Data entries

__________________________________________________

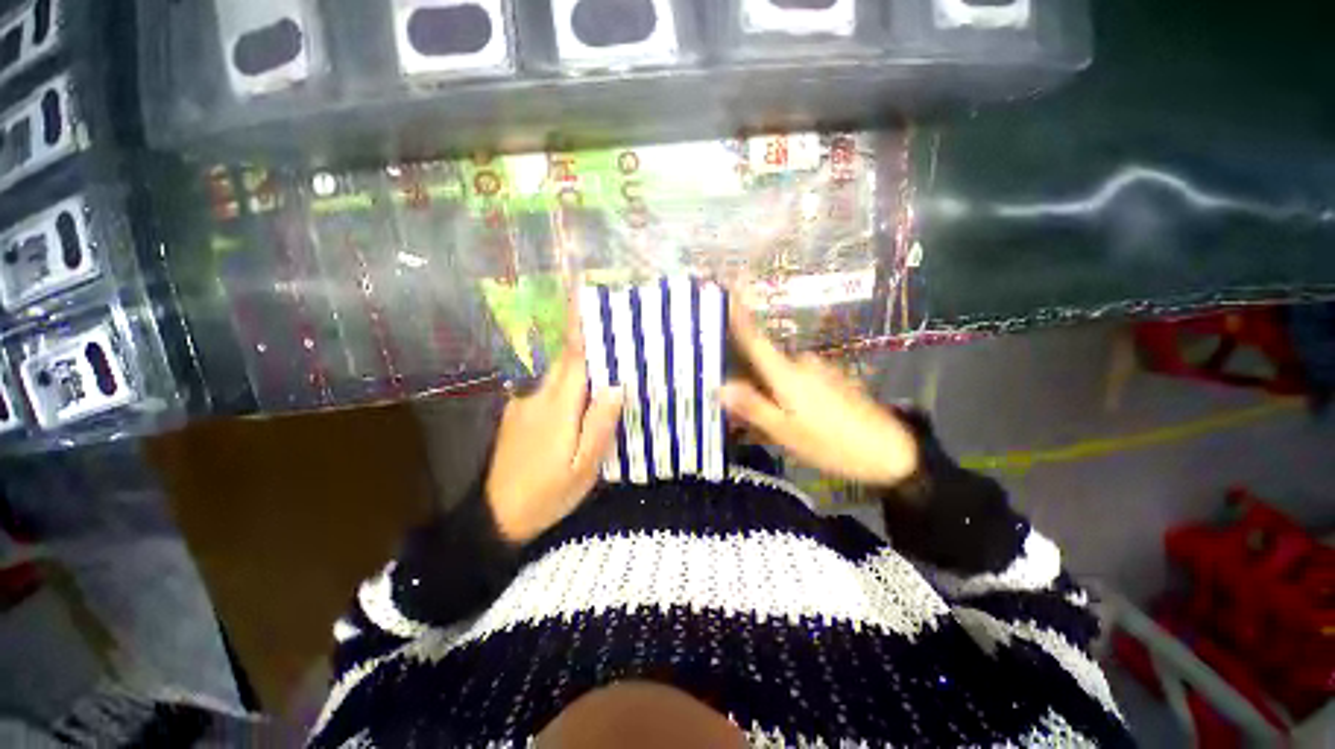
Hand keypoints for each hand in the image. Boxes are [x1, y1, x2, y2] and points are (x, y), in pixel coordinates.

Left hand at [486, 314, 623, 543]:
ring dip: (580, 363)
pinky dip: (569, 382)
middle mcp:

__________________________________________________

> [Instructions for the task]:
Which lines above include the word "hand"? Return each one.

> [Written response]:
Hand keypoints for each hand in the image. Boxes are [x1, y1, x2, y2] and points are (x, y), in pixel coordinates.
Left hand at [486, 314, 623, 543]:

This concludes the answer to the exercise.